Even after all these, some glue residue, discoloration, or stains may still be on the polyester and for that, you can either use some adhesive remover for the residues and you can use vinegar to carefully remove all the stains. 

Is it better to sew or iron-on a patch?

You can definitely do both sew-on and iron-on patches on fabrics but it can also depend on the type of fabric.

Accordingly, if it is a polyester fabric, then it is always better to do iron-on patches. Additionally, if the fabric is nylon, denim, and so on, then sew-on patches will be the better option. 

In addition, one of the interesting things is that you can sew the iron-on patches as well. When you are dealing with sew-on patches, it may take longer than iron-on patches.

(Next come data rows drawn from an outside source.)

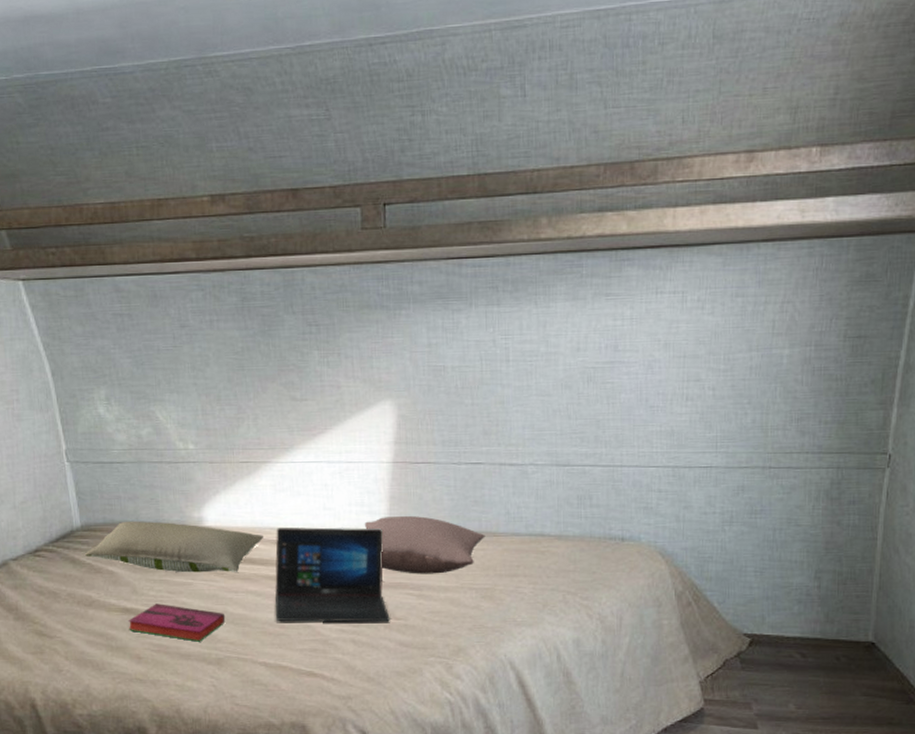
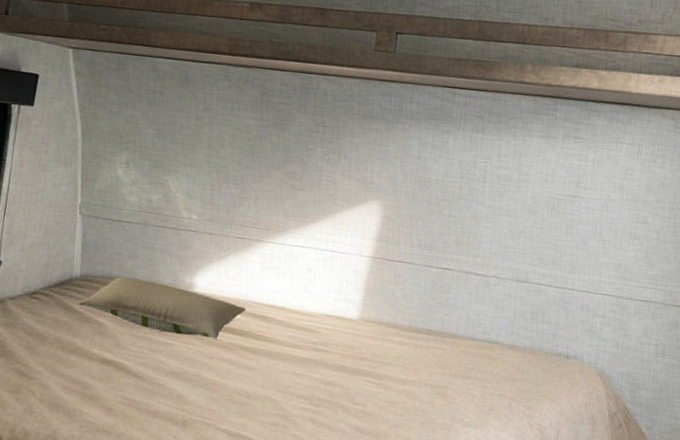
hardback book: present [128,603,226,642] -> none [104,359,198,402]
laptop: present [274,526,390,623] -> none [244,303,355,406]
pillow: present [364,515,485,574] -> none [338,306,446,367]

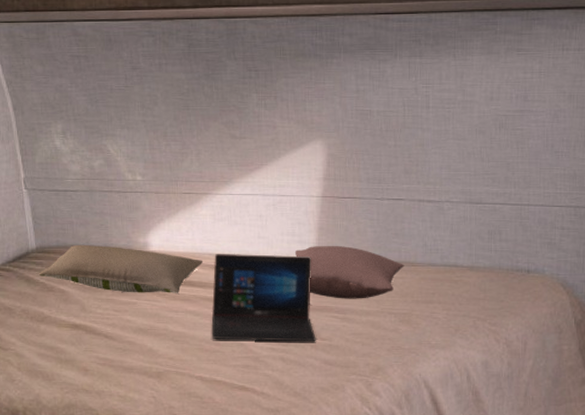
laptop: none [244,303,355,406] -> present [211,253,316,342]
pillow: none [338,306,446,367] -> present [294,245,404,299]

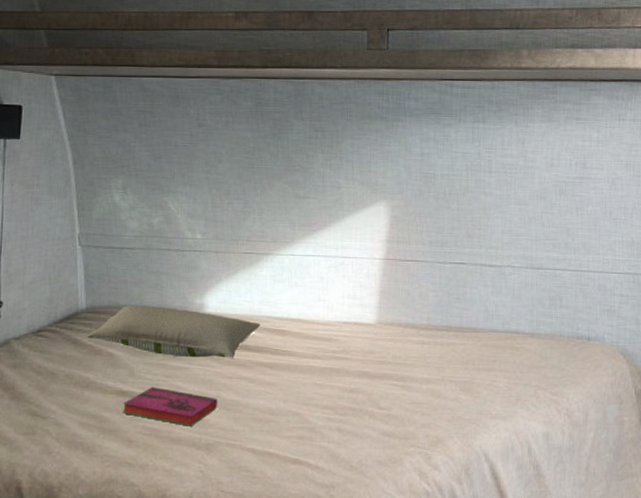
hardback book: none [76,321,166,357] -> present [122,387,218,426]
laptop: present [211,253,316,342] -> none [266,316,375,412]
pillow: present [294,245,404,299] -> none [355,309,466,366]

Moreover, you need to sew the sew-on patches very carefully by not letting any edges be left out and if you sew it right, a sew-on patch is more long-lasting and will not come off easily.

However, although sew-on patches can provide a durable effect, it still should be noted that they will take a considerable amount of time and labor to finish the project. 

Additionally, this issue can be modified by the usage of iron on patches as these will literally take one or two minutes to patch onto any fabric.

And this usage of less time, less labor, and less effort make these iron-on patches very efficient and better options to choose between sew-on patches and iron-on patches. 

Final Thoughts

To sum up, it is definitely feasible to use iron-on patches on the polyester fabric. However, you need to put an extra layer of clothing or padding while pressing on the iron-on patches with the iron because if you do otherwise, you will end up with a tacky design.